For the Postponement Period, all the Debenture holders will be eligible to receive additional annual interest at the rate of 1.25% to be paid during the future principal payments. All of the Debenture holders will be eligible to receive further additional annual interest at the rate of 0.75% for the period after the Postponement Period and through the maturity of the entire debt due under the Debentures;

 
4.
The Company will deposit with each Debenture Series holders' trustee additional cash equal to the payment of semi-annual interest payments to the Debenture holders;

 
5.
Issuance to the Debenture holders of more than 23% of the Company's Class A Stock, resulting in the Debenture holders holding 23% of the Company's Class A Stock on a fully diluted basis after all Class A Stock has been issued according to the final restructuring agreement, while Mr. Maiman, the Chairman, President and CEO of the Company and a member of the Company's controlling shareholder group, will continue to hold at that time no less than 51% (on a fully diluted basis) of the Company's Class A Stock;

 
6.
The Company will grant the Debenture holders a single first rank lien, for an unlimited sum, on the Company's holdings in a limited partnership which holds an interest in East Mediterranean Gas Co. ("EMG"). In addition, the Company will undertake that the remuneration from realization of its holding in EMG will be distributed pro rata between the Company and the other limited partners and the aforesaid limited partnership;

 
7.

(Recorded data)
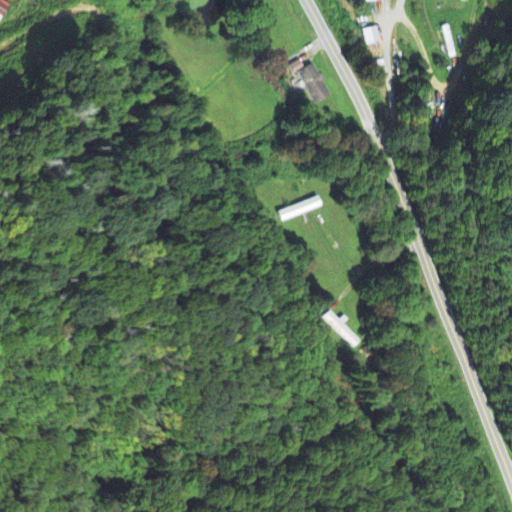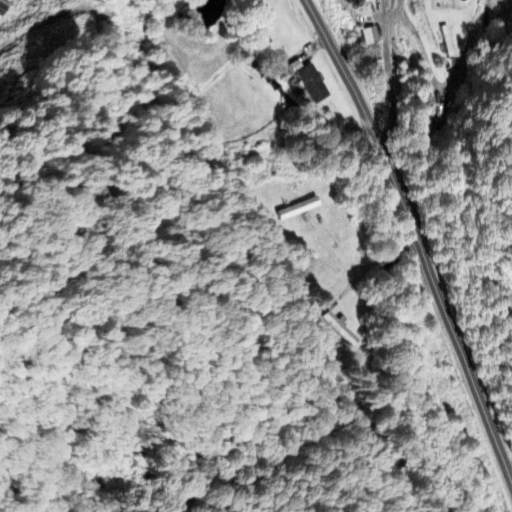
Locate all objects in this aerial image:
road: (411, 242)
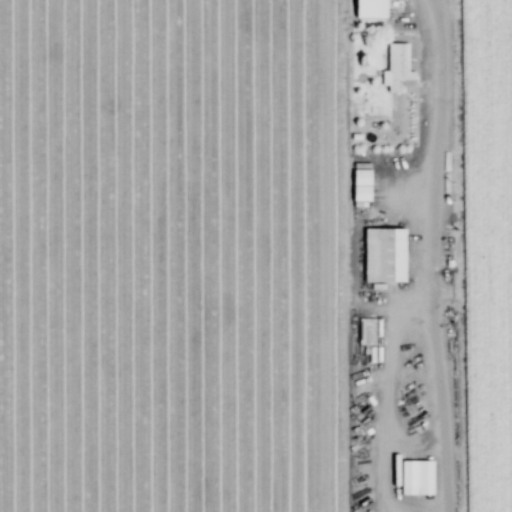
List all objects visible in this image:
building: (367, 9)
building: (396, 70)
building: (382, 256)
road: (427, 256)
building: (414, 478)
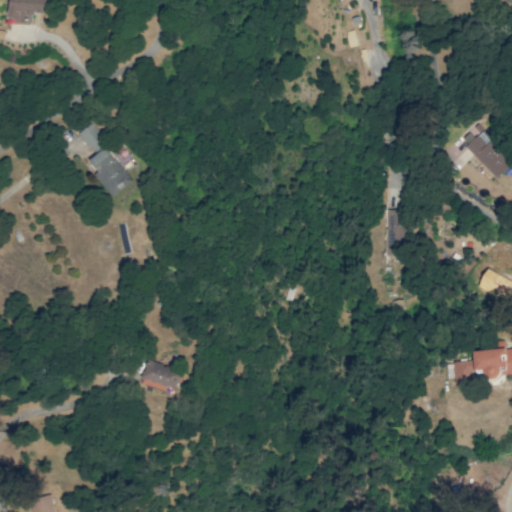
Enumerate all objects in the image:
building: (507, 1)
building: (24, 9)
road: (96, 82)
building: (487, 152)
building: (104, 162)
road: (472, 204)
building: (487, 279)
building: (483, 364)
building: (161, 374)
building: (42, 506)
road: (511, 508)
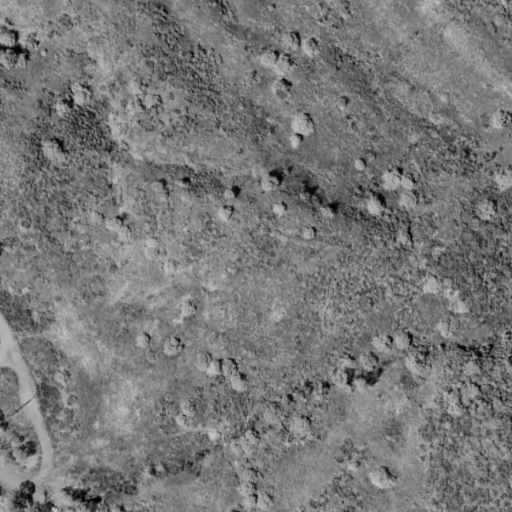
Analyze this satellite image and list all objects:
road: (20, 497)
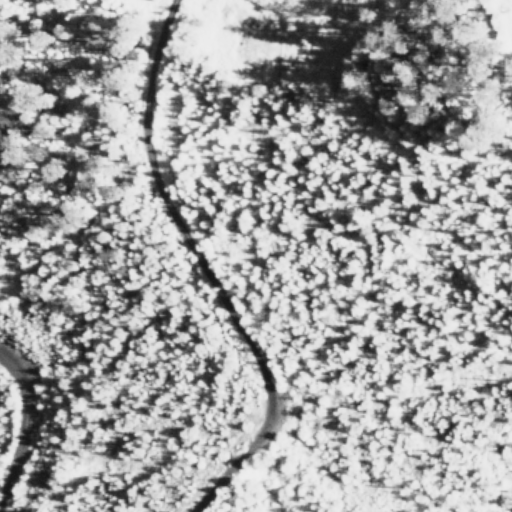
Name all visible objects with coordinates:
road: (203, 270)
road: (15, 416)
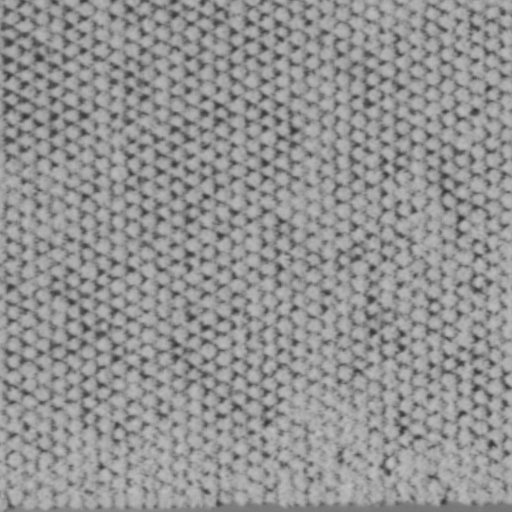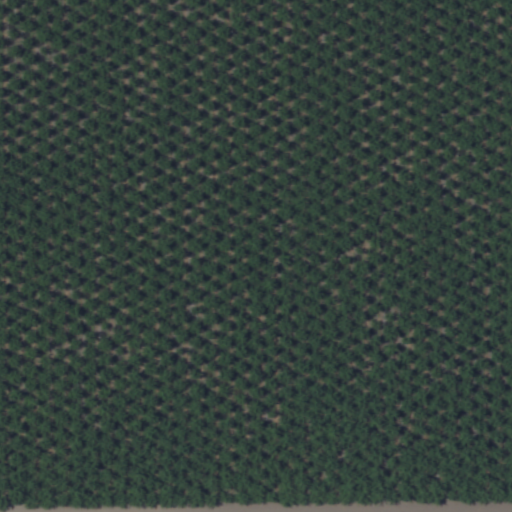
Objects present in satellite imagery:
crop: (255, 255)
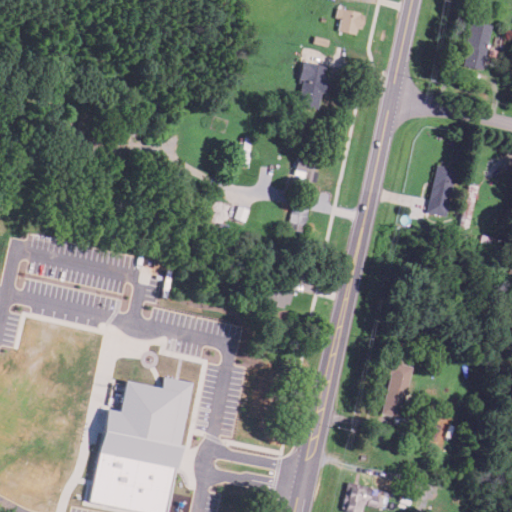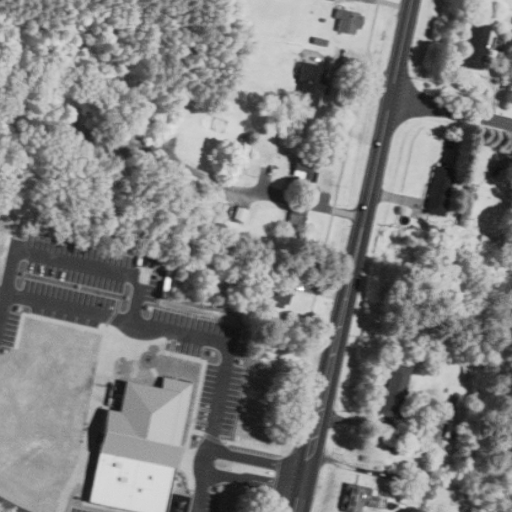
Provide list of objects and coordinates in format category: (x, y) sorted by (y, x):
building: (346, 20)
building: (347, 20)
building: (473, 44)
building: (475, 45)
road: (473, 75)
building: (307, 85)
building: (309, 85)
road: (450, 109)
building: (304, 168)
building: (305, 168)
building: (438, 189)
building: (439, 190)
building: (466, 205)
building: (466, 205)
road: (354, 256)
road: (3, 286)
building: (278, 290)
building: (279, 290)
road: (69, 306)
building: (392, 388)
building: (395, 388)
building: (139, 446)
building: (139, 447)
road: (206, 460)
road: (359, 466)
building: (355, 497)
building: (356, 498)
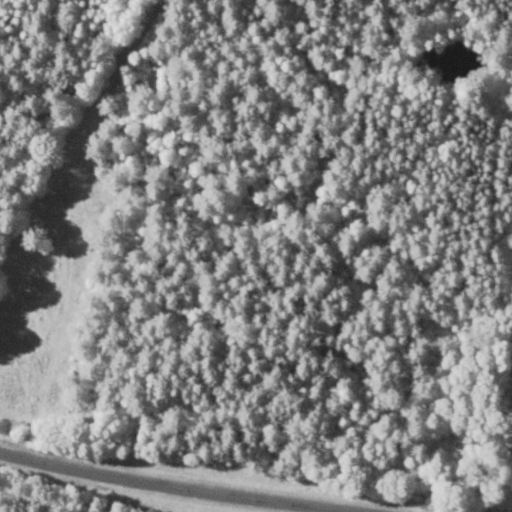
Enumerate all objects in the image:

**EXERCISE INSTRUCTIONS**
Write the next part of the debenture restructuring terms, starting right after the last point shown.

**IN RESPONSE**
The Company’s controlling shareholder group will grant the Debenture holders a single first rank lien up to a value of US$20 million on 24% of the Company's controlling shareholder group’s interests in the Ethanol project in Colombia, held by the controlling shareholder group (the "Ethanol Project");

 
8.
The Company will grant the Debenture holders a single first rank lien, for an unlimited sum, on the Company's right to receive payments due on a loan the Company provided to a member of the controlling shareholder group related to the Ethanol Project including the interest accrued up to the date of the realization of such lien, and a similar lien on 25% of the equity of a company which holds the Ethanol Project, should the Company exercise said loan to equity;

 
9.
The Company will grant the Debenture holders a single first rank lien, for an unlimited sum, on the Company's right to receive payments resulting from its ongoing arbitrations against the Government of Egypt related to its holdings in EMG;

 
10.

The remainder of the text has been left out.